▶ Do this
In three sentences, summarize the ext4 snapshots thread given below.

I probably should have brought this up before, but why put all this
effort into shoehorning in such a big an invasive feature to ext4 when
btrfs does this all already? Why not put your efforts into helping
btrfs become stable and ready and then use that, instead of having to
come up with a bunch of hacks to get around the myriad of weird feature
combinations you can get with ext4?

The wonderful thing about ext4 is its a nice basic fs. If we're going
to start doing lots of crazy things, why not do them to the fs that
isn't yet in wide use and can afford to have crazy things done to it
without screwing a bunch of users who already depend on ext4's
stability? Thanks,

Josef

2011-06-07 15:37:14

by Theodore Ts'o

[permalink] [raw]
Subject: Re: [PATCH RFC 00/30] Ext4 snapshots - core patches

On Tue, Jun 07, 2011 at 09:59:18AM -0400, Ric Wheeler wrote:
>
> Can we argue that the user base that uses these ancient options can
> simply continue to use them in ext3 and use that fig leaf to kill
> them in ext4 going forwards?

Unfortunately, I marking it as deprecated, with a printk that it would
go away, and someone complained saying they depended on it. So they
were using ext4, and according to the standard which Linus set out, we
have to keep it around. Honestly, the whole minixdf really isn't
worth worrying about...

- Ted

2011-06-07 16:46:06

by Amir G.

[permalink] [raw]
Subject: Re: [PATCH RFC 00/30] Ext4 snapshots - core patches

On Tue, Jun 7, 2011 at 6:26 PM, Josef Bacik <[email protected]> wrote:
> On 05/09/2011 12:41 PM, [email protected] wrote:
>> The following patch series includes all the changes to core ext4 files,
>> which are needed for snapshots support. It adds some ~2K lines of code,
>> which will never be executed unless the following 2 conditions apply:
>> 1. ext4 is built with CONFIG_EXT4_FS_SNAPSHOT
>> 2. HAS_SNAPSHOT and EXCLUDE_BITMAP features are set by mke2fs/tune2fs
>>
>> The remaining ~5K lines of code, added in new snapshot* files, were omitted
>> from this series to simplify the review and becasue they are not needed
>> when building ext4 without CONFIG_EXT4_FS_SNAPSHOT.

▶ Data block
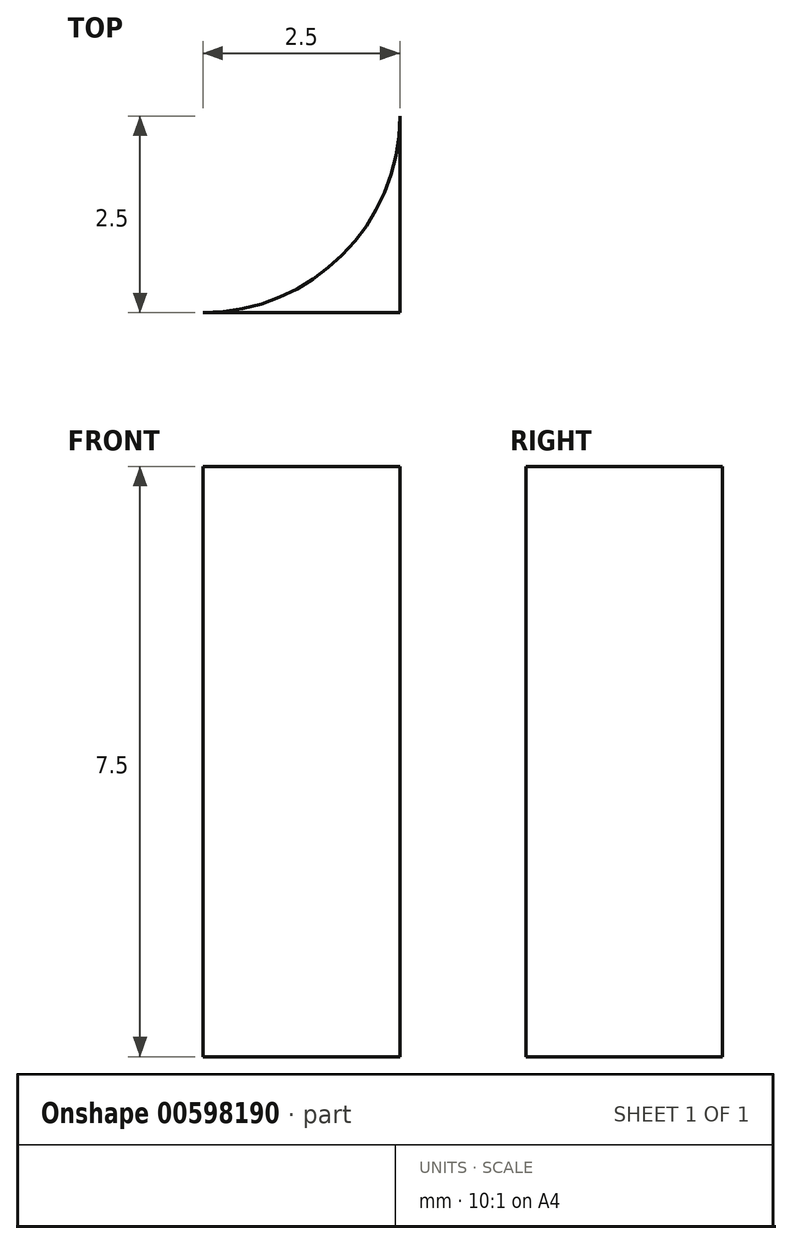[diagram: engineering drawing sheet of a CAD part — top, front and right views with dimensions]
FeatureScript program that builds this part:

▶ In response
Josef questions why so large and invasive a feature is being added to ext4 when btrfs already provides it, arguing that the effort should instead help make btrfs stable and that ext4's users depend on its stability. Replying to Ric Wheeler's suggestion that ancient options be kept in ext3 and dropped from ext4, Ted explains that a deprecation notice drew a complaint from someone who depended on the option, so under the standard Linus set it has to remain. The quoted patch announcement states that its roughly 2K lines of core ext4 changes run only when ext4 is built with CONFIG_EXT4_FS_SNAPSHOT and the HAS_SNAPSHOT and EXCLUDE_BITMAP features are set, while the remaining roughly 5K lines were left out of the series.